Robert Scheidt é um dos velejadores
brasileiros mais vitoriosos em Olimpíadas e poderia ter conquistado a
sua sexta medalha no maior evento do mundo durante o Rio 2016,
entretanto terminou na quarta colocação apesar de ter vencido a medal
race. Em entrevista à Gazeta Esportiva, o atleta de 44
anos admitiu que poderia ter conseguido ter conquistado uma medalha no
ano passado, entretanto se disse satisfeito com seu desempenho.
“Para mim foi muito próximo, foram apenas
dois pontos. Antes da medal race, eu estava perto da liderança, mas não
velejei bem, larguei mal e fiz regata de recuperação. Caí para quinto, e
mesmo ganhando (a última regata), fiquei dependendo da matemática. No
final foi positivo. Seria minha sexta medalha, um recorde (Torben Grael
também tem cinco medalhas olímpicas), mas acho que fiz uma boa
campanha”, declarou.
Além disso, o duas vezes medalhista de
ouro olímpico na classe Laser – a mesma em que ele competiu nos Rio de
Janeiro – negou que a idade o atrapalhou. Ele ainda analisou a
participação da equipe de vela brasileira em 2016.
“Acho que não (atrapalhou).

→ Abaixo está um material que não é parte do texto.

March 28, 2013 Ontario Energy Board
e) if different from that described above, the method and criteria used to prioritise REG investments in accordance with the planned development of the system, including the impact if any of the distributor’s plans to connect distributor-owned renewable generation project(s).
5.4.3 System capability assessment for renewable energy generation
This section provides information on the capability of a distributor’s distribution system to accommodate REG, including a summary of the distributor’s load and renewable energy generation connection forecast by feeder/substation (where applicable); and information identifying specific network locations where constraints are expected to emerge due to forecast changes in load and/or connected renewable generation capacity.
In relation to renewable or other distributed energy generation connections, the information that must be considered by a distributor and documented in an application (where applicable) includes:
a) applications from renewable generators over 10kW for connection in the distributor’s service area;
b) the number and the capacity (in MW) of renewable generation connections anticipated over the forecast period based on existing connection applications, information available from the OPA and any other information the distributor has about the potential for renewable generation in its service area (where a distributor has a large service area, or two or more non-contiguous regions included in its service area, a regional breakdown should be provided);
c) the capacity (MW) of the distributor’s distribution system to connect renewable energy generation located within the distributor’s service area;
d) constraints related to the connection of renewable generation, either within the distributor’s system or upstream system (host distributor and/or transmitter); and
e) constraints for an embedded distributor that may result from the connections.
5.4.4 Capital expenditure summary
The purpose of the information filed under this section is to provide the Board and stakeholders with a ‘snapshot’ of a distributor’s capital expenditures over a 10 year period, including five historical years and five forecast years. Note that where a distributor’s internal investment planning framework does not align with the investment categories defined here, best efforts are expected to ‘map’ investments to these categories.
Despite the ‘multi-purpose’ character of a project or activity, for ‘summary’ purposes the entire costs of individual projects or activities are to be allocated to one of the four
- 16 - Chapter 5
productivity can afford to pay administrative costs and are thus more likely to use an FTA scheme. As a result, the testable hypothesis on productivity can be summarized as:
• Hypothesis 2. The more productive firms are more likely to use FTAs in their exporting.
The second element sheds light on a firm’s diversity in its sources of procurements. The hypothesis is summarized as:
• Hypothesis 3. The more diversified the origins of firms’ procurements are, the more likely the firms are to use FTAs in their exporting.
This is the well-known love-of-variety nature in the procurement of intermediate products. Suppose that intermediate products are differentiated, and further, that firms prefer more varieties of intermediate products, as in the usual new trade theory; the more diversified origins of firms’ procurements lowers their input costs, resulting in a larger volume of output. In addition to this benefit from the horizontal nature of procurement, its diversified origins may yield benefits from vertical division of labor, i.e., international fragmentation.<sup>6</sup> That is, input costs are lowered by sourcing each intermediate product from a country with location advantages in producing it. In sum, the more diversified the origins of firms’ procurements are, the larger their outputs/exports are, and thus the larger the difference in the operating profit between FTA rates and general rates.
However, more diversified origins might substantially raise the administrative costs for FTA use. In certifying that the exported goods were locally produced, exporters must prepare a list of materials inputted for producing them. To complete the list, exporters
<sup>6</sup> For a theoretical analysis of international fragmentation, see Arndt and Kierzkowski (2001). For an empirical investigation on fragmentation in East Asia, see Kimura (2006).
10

Teria sido
mais confortável competir com 25 anos, porque sua capacidade de
recuperação é maior e você aguenta maior carga de treino. Tive muito
cuidado com a carga de treino. Uma coisa é o instinto e outra a
possibilidade de lesionar. Isso, com 25 anos, você pode fazer o que
quiser. Com 43, o corpo reage diferente. Não afetou o resultado. Me
senti bem durante os Jogos Olímpicos”, disse Scheidt.
“Acho que em um cenário altamente
positivo, teríamos a chance de três ou quatro medalhas, mas isso com
tudo dando certo. As classes que tinham a maior chance ficaram próximas
do pódio. A Martine (Grael) e Kahena (Kunze) eram a dupla certa, na hora
certa e no auge da carreira”, completou o 13 vezes campeão mundial.
Robert Scheidt também destacou que os
atletas irão ter mais dificuldades para se prepararem para os Jogos
Olímpicos 2020 – que serão disputados em Tóquio –, elogiou a geração
atual e elogiou a atual gestão da Confederação Brasileira de Vela
(CBVela).
“A vela tem muito a questão de treinar
onde você vai competir. No Japão vai ter um investimento muito diferente
do Brasil, quando as pessoas, os melhores do mundo, vinham treinar
aqui. Então é um pouco mais difícil pela viagem”, comentou. “Acho que
temos ótimos talentos, como o Jorginho e a Patrícia, e os velejadores
mais consagrados, como Fernanda Oliveira e o Bimba (Ricardo Winicki).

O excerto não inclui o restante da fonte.